All these parts also reflect what effects different set-plays would have. Good shots need to be created. Having good shooters on the team require also to have good shot-creators on the team. Off the ball cutters, who open up space behind them for an open 3-point shot. And this leads me to my last part of this article. A small glimpse of how we used statistical analysis in recruiting new players.

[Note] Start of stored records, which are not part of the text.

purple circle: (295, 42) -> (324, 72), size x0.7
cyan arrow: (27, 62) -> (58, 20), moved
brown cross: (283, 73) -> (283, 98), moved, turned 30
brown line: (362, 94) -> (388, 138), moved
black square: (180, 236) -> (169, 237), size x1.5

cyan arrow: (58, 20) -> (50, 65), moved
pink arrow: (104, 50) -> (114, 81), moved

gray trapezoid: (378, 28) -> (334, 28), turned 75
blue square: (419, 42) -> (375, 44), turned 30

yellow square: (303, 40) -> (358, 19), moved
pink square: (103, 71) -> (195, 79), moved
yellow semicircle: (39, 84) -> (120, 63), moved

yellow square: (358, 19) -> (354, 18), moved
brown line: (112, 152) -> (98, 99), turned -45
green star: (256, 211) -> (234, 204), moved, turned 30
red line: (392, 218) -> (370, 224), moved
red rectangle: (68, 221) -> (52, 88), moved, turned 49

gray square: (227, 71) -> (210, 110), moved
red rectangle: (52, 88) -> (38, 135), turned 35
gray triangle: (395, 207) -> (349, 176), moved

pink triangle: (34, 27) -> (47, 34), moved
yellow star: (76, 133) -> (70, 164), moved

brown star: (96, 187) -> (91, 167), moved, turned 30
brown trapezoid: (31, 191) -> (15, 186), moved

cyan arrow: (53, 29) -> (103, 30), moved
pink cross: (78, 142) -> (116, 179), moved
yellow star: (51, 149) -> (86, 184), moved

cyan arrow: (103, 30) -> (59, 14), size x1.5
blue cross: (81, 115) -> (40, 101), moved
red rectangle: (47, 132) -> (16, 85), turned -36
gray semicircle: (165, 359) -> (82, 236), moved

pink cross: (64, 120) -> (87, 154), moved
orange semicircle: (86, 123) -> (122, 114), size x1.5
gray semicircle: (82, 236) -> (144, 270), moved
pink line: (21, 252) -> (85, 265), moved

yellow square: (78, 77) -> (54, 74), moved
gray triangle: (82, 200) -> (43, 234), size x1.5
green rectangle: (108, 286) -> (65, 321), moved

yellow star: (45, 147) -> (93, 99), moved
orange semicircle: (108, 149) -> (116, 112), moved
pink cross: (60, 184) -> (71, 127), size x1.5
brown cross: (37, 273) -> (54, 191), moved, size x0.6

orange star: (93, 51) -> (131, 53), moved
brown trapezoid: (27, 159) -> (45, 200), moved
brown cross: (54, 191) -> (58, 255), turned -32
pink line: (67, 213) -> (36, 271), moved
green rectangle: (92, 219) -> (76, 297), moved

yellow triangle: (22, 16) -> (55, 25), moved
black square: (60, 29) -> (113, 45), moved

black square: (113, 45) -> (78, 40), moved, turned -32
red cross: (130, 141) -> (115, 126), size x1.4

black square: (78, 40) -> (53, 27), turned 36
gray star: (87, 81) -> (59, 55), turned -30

Having the right people on the team is probably the most important part of the season. To be efficient you would have to be very careful about the balance inside the team. You need finishers, but more important in that regard, is the player who can create the shot for a finisher. Yes, players who can create their own shot have value, but from a team perspective you need good roles for each player on the team. A good shot-creator should be a good decision-maker. If a player understands when to attack and shoot, and when to attack and pass and when to pass immediately, you would have an intelligent player. We would try to measure that by looking at the player’s 2FG% (would he be making more than 1 point per shot) and looking at his assist-rate (balance between turnovers and assists). If both would be high, with enough actions made, there’d be a good chance you’d be looking at a smart player.
With all the calculations and analyzing one thing should be clear. As Hubie Brown once said during a basketball clinic I attended: “Players play the game, not you!”